Considered the world’s first fully electronic computer, after eleven years of continuous service the ENIAC computer was retired from service.
Digital, Intel, and Xerox release version 1.0 of the Ethernet specification, known as the Blue Book. Since that time, Ethernet has evolved into the de facto networking standard for local area networks (LAN) in businesses and in the home.

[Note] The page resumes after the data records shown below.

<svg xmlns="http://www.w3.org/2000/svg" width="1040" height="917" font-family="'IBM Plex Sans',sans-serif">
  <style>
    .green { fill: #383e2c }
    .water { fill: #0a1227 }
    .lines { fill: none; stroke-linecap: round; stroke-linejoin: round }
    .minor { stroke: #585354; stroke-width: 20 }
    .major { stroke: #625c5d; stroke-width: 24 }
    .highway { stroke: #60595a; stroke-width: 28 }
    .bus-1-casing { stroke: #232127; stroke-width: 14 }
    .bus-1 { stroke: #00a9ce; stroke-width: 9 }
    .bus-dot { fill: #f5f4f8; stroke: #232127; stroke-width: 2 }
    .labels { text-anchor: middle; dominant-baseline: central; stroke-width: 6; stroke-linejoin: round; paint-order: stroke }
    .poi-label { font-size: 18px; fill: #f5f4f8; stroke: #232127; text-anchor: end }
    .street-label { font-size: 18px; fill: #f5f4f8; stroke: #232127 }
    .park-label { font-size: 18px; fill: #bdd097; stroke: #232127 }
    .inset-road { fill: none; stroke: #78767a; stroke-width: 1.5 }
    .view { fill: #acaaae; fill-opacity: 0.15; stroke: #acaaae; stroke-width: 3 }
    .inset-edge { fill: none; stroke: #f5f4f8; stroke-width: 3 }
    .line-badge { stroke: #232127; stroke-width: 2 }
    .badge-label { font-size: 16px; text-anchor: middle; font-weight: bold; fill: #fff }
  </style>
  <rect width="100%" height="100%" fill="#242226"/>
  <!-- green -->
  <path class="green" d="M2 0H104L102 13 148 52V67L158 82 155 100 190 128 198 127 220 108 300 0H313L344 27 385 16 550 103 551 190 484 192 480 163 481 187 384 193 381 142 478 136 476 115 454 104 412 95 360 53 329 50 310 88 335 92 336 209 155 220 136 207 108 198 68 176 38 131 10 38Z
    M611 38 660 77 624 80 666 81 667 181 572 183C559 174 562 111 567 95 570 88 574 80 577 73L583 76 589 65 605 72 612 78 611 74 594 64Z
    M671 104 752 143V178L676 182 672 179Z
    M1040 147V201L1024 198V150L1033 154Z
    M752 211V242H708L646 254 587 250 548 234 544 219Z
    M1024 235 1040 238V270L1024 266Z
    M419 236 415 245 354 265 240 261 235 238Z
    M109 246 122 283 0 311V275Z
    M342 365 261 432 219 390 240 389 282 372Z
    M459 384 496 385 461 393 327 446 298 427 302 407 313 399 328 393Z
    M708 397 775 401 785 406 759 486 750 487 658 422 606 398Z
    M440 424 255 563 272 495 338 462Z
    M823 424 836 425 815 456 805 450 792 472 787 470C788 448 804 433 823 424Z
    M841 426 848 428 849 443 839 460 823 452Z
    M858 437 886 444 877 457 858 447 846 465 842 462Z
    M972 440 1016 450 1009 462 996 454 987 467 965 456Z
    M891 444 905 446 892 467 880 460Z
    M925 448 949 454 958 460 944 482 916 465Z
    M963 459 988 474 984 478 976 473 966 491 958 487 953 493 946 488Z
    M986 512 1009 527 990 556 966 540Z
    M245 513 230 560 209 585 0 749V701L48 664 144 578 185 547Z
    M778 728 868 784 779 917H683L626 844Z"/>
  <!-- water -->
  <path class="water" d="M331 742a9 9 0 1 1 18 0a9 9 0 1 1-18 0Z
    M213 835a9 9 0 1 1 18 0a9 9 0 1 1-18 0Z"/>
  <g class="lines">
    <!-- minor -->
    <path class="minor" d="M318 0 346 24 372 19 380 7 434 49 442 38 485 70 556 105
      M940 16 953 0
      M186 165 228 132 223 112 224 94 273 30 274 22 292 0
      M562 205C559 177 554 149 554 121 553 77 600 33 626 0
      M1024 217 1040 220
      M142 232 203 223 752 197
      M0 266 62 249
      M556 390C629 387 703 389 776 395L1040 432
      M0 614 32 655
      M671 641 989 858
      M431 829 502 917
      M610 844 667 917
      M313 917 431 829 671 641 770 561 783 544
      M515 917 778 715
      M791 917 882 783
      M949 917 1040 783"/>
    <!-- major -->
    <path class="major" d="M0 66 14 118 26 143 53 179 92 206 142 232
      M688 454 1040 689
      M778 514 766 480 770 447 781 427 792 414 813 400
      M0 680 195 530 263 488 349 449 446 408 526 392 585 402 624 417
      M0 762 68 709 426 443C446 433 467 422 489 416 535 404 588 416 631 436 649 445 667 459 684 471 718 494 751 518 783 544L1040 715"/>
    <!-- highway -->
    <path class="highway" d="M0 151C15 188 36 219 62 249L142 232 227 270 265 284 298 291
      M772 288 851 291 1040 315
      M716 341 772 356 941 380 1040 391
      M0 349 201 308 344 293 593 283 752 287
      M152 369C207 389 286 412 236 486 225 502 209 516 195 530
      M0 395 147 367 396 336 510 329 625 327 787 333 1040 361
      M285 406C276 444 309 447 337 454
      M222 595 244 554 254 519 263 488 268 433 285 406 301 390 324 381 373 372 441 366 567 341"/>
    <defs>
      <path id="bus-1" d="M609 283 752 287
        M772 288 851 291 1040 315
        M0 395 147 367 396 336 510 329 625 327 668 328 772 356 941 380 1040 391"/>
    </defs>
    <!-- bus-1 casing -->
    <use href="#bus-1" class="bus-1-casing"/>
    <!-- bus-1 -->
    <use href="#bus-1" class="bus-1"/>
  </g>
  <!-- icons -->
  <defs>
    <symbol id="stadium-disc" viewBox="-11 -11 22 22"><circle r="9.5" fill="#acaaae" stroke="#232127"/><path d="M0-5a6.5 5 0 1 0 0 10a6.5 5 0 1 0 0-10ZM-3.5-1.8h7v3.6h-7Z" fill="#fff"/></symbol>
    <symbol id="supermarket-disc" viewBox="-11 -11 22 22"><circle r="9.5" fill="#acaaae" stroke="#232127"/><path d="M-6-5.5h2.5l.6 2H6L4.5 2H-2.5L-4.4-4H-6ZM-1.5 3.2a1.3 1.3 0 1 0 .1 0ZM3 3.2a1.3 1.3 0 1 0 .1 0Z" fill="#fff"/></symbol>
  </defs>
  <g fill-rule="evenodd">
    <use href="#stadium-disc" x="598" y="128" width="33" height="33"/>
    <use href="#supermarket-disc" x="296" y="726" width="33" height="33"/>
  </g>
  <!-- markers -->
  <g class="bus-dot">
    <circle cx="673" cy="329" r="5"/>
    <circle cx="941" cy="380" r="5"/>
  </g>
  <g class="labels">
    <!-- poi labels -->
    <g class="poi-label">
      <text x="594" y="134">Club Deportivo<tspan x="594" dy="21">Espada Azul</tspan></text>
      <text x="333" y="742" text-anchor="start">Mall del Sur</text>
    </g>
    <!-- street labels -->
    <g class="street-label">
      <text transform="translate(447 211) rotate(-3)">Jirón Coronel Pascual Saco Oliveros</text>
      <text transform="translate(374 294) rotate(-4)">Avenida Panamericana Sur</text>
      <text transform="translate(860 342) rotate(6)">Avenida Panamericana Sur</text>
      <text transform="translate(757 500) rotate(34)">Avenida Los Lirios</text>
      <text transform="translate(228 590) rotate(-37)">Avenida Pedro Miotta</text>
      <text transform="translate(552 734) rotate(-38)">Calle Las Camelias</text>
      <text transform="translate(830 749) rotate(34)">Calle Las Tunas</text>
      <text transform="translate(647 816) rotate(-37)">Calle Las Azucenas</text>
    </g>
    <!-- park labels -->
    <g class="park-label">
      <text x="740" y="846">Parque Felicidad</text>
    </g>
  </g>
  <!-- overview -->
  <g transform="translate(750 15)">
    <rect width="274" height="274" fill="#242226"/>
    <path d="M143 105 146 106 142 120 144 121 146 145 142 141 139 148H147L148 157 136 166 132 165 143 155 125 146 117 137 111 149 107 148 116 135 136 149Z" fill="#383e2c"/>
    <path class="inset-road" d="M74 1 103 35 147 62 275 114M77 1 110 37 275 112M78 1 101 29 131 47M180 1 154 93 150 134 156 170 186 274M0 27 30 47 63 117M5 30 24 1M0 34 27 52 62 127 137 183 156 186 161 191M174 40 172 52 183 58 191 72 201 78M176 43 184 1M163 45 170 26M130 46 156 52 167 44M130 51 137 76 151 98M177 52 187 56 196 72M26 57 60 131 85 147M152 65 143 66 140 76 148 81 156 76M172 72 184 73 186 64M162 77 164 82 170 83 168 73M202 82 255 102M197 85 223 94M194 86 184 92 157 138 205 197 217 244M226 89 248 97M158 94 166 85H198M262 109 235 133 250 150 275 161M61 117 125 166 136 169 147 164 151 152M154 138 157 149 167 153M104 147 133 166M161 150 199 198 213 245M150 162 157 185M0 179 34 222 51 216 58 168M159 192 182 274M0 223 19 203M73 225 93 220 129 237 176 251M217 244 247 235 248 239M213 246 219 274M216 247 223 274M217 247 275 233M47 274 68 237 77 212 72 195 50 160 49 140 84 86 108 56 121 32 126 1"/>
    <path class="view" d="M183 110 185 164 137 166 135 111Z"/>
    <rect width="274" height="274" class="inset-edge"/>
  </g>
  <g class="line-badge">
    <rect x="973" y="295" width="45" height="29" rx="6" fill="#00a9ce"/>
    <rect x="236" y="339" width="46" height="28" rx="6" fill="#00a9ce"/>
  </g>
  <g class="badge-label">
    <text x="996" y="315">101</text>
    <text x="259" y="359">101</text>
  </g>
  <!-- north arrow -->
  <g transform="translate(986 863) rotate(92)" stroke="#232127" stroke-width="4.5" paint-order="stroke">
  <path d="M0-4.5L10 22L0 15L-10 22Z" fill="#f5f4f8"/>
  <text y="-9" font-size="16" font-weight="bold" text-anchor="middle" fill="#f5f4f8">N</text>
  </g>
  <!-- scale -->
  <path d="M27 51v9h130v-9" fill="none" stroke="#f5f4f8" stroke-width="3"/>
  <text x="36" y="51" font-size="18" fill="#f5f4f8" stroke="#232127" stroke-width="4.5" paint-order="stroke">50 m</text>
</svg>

Promising a “Free Unix”, Richard Stallman announces that he is going to write a complete Unix-compatible software system he calls GNU (which stands for Gnu’s Not Unix). This is a significant milestone in the history of open source and free software. Stallman would later found the Free Software Foundation.
September 25, 1973
Micro Computer Machines of Canada introduces their MCM/70 microcomputer at a programmer’s user conference in Toronto. Possibly the earliest commercially manufactured device that can now be considered a personal computer, the MCM/70 gained customers at companies such as Chevron, Mutual Life Insurance, NASA, and the US Army. The company worked closely with Intel on the design of their computer and made very early use of the Intel 8008 processor, of which the basic design was used for the future Intel 8086. However, failing to generate venture capital in the Canadian marketplace, the MCM/70 never gained significant market acceptance and by the time the Apple II and other early personal computers were being released, the MCM/70 was relegated to a footnote in history.
CompuServe launches the first consumer-oriented online information service, which they called MicroNET. This marked the first time a consumer had access to services such as e-mail. The service was not favored internally within the business-oriented CompuServe, but as the service became a hit, they renamed the service CompuServe Information Service, or CIS. By the mid-1980’s CompuServe was the largest consumer information service in the world and half their revenue came from CIS. In 1989 CompuServe connected its proprietary e-mail system to the Internet e-mail system, making it one of the first commercial Internet services. However, CompuServe did not compete well with America On-Line or independent Internet Service Providers in the 1990’s and lost its dominant market position.